SELECTED PASSAGE =>
Take for example Microsoft Office. For many people choosing an office suite, prime considerations include how valuable having learned that office suite will prove to potential employers, and how well the software interoperates with other users. That is, since learning to use an office suite takes many hours, they want to invest that time learning the office suite that will make them most attractive to potential employers (or consulting clients, etc), and they also want to be able to share documents. (Additionally, an example of an indirect network effect in this case is the notable similarity in user-interfaces and operability menus of most new software - since that similarity directly translates into less time spent learning new environments, therefore potentially greater acceptance and adoption of those products.)

Similarly, finding already-trained employees is a big concern for employers when deciding which office suite to purchase or standardize on. The lack of cross-platform user-interface standards results in a situation in which one firm is in control of almost 100% of the market.

Microsoft Windows is a further example of network effect. The most-vaunted advantage of Windows, and that most publicised by Microsoft, is that Windows is compatible with the widest range of hardware and software. Although this claim was justified at some point of time, it was in reality the result of network effect: hardware and software manufacturers ensure that their products are compatible with Windows in order to have access to the large market of Windows users. Thus, Windows is popular because it is well supported, but is well supported because it is popular. However, network effects need not lead to market dominance by one firm, when there are standards which allow multiple firms to interoperate, thus allowing the network externalities to benefit the entire market. This is true for the case of x86-based personal computer hardware, in which there are extremely strong market pressures to interoperate with pre-existing standards, but in which no one firm dominates in the market. The same holds true for the market for long-distance telephone service within the United States. In fact, the existence of these types of networks discourages dominance of the market by one company, as it creates pressures which work against one company attempting to establish a proprietary protocol or to even distinguish itself by means of product differentiation.

WORK TO DO =>
• A. In the passage on network effects, which market within the United States is given, alongside x86-based personal computer hardware, as one where no single firm dominates?
• B. Reproduce the listing word for word, from its first line through the line containing "purple pentagon at (377, 211): rotated".
The listing has no connection to the passage on network effects.

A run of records
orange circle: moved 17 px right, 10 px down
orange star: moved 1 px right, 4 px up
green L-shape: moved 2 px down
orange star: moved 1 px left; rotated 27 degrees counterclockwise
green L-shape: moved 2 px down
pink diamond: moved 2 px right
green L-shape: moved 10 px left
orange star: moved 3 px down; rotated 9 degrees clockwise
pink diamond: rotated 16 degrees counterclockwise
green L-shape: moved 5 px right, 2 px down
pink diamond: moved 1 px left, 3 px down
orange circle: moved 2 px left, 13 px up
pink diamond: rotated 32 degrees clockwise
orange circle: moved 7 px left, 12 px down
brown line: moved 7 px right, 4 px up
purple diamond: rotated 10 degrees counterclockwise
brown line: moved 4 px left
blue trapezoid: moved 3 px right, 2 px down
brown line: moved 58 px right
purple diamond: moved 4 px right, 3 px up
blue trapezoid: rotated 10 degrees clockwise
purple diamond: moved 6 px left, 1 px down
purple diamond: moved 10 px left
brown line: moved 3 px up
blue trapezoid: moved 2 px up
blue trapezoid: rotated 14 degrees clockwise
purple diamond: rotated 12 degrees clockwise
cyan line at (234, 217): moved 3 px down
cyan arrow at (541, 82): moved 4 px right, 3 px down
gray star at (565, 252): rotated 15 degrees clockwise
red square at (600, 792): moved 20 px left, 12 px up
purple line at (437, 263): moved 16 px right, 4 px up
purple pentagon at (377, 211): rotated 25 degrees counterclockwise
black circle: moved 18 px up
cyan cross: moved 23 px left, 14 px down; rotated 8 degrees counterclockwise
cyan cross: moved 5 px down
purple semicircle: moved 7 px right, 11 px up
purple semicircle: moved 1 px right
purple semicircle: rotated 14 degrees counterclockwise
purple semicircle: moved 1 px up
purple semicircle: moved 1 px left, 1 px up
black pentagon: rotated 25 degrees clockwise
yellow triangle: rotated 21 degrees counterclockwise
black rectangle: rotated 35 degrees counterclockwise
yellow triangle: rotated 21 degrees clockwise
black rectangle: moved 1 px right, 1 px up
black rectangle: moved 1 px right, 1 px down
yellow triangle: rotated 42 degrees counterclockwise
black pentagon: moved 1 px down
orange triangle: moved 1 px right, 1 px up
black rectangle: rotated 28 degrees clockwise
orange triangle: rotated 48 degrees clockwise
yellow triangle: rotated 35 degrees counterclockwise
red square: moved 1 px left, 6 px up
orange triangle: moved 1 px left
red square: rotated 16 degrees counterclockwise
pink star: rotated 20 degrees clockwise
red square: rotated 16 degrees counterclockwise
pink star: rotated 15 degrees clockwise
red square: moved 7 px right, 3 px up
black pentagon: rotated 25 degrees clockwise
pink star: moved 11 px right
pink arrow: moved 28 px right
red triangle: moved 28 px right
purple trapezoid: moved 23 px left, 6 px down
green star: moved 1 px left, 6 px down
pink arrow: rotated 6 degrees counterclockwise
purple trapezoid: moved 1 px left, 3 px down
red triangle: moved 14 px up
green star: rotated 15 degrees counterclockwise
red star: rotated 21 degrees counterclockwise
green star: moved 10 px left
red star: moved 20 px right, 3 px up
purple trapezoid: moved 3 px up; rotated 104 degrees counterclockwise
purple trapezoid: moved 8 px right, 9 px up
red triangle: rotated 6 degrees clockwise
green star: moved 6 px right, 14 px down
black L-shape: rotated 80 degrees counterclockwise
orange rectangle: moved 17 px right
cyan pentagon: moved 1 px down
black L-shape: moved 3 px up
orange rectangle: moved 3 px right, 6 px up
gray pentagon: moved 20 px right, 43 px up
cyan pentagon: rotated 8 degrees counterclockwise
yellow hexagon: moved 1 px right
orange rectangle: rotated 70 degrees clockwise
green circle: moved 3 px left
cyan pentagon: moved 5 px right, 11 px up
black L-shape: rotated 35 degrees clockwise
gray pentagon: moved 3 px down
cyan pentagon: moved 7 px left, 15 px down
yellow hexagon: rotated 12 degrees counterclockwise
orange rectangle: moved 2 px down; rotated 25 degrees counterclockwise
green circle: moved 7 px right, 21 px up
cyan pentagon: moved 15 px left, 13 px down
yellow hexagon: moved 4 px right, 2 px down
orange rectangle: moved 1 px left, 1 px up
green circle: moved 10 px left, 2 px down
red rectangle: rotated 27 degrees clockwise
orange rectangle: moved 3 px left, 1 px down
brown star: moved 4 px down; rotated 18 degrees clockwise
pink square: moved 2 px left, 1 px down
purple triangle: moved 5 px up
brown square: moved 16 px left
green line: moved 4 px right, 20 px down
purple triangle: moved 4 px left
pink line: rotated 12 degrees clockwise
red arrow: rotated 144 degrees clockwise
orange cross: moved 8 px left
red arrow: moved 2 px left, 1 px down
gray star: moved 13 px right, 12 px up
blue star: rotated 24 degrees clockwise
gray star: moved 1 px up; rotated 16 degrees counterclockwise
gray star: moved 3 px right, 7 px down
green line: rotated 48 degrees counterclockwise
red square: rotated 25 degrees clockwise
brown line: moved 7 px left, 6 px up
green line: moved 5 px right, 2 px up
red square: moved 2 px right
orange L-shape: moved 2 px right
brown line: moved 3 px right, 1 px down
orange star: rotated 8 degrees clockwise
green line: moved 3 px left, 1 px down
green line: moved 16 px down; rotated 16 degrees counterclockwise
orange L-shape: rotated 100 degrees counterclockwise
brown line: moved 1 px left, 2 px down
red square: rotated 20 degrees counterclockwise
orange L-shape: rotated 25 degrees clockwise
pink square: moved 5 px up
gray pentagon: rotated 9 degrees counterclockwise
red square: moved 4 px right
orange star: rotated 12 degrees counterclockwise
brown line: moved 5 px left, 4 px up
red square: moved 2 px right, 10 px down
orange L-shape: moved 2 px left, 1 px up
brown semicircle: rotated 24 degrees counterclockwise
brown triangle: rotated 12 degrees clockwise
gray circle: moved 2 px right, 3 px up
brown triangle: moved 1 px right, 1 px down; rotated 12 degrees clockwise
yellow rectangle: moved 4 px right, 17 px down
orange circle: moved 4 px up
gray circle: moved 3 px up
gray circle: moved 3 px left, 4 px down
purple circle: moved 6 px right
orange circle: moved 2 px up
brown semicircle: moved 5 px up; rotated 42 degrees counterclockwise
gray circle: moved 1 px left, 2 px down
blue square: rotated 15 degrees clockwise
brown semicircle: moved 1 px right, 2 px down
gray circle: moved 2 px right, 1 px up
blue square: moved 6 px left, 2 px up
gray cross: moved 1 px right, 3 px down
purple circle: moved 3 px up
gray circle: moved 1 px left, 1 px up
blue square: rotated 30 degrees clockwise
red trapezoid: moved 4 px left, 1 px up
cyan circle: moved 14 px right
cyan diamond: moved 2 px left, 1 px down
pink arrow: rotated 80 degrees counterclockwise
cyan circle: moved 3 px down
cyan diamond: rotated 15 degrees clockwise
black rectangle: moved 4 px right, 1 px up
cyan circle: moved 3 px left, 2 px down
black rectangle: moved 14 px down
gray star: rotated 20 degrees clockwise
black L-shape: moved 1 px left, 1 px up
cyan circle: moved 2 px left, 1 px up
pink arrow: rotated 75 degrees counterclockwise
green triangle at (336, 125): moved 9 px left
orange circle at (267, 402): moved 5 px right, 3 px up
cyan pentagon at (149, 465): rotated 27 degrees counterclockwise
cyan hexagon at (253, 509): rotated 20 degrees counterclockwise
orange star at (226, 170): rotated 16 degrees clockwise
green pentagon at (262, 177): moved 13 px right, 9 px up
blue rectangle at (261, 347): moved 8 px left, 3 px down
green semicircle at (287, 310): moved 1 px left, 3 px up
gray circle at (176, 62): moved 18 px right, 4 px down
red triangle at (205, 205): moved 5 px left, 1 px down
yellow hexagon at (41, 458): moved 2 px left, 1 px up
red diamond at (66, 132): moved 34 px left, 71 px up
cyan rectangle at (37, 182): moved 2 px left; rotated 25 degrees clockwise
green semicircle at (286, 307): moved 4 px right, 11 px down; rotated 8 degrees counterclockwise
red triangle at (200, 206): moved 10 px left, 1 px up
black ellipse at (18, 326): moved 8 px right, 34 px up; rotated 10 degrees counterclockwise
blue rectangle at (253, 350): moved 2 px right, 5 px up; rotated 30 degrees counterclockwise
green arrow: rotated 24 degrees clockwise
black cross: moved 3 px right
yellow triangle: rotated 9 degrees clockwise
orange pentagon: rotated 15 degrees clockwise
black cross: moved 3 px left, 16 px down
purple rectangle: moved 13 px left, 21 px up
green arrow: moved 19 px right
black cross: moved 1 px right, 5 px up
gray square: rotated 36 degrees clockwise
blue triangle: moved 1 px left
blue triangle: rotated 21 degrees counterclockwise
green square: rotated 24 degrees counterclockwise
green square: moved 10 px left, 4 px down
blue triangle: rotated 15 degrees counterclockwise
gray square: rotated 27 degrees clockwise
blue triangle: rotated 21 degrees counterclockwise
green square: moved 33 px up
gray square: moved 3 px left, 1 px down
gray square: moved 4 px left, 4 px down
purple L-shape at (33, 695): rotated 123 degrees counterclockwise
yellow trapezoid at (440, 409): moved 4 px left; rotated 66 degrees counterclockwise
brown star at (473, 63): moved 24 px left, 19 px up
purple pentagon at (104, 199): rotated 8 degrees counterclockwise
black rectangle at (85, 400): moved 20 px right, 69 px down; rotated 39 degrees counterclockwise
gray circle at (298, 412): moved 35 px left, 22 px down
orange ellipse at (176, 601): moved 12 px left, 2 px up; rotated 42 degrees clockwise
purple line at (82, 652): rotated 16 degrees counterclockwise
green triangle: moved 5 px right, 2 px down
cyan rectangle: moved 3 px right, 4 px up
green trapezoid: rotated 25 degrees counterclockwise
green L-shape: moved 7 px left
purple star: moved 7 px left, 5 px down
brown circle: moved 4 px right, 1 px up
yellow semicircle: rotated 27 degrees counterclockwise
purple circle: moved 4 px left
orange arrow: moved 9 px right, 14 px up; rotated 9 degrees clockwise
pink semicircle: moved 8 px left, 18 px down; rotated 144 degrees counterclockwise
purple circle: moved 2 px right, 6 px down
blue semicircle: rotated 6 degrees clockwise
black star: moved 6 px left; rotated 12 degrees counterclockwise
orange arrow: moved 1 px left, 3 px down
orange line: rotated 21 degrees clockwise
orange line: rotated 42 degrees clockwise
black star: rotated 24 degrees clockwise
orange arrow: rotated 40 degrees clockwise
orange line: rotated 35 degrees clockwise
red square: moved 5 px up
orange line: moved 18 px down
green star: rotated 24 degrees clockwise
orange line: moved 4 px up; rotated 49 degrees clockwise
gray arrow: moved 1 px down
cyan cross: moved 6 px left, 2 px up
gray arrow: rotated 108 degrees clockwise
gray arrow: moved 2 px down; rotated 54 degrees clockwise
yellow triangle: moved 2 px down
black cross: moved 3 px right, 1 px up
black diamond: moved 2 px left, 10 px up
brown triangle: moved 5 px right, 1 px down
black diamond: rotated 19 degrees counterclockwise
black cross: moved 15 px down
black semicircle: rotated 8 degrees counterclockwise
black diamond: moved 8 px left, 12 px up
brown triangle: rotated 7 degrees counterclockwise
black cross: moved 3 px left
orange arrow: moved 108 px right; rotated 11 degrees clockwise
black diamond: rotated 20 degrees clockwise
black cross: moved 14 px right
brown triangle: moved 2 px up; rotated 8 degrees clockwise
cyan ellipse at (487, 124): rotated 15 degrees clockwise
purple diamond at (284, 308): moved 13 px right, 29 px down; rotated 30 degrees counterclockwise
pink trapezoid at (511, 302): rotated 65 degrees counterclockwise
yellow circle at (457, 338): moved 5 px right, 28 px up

PER-TASK ANSWERS =>
• A. The market for long-distance telephone service.

• B.
orange circle: moved 17 px right, 10 px down
orange star: moved 1 px right, 4 px up
green L-shape: moved 2 px down
orange star: moved 1 px left; rotated 27 degrees counterclockwise
green L-shape: moved 2 px down
pink diamond: moved 2 px right
green L-shape: moved 10 px left
orange star: moved 3 px down; rotated 9 degrees clockwise
pink diamond: rotated 16 degrees counterclockwise
green L-shape: moved 5 px right, 2 px down
pink diamond: moved 1 px left, 3 px down
orange circle: moved 2 px left, 13 px up
pink diamond: rotated 32 degrees clockwise
orange circle: moved 7 px left, 12 px down
brown line: moved 7 px right, 4 px up
purple diamond: rotated 10 degrees counterclockwise
brown line: moved 4 px left
blue trapezoid: moved 3 px right, 2 px down
brown line: moved 58 px right
purple diamond: moved 4 px right, 3 px up
blue trapezoid: rotated 10 degrees clockwise
purple diamond: moved 6 px left, 1 px down
purple diamond: moved 10 px left
brown line: moved 3 px up
blue trapezoid: moved 2 px up
blue trapezoid: rotated 14 degrees clockwise
purple diamond: rotated 12 degrees clockwise
cyan line at (234, 217): moved 3 px down
cyan arrow at (541, 82): moved 4 px right, 3 px down
gray star at (565, 252): rotated 15 degrees clockwise
red square at (600, 792): moved 20 px left, 12 px up
purple line at (437, 263): moved 16 px right, 4 px up
purple pentagon at (377, 211): rotated 25 degrees counterclockwise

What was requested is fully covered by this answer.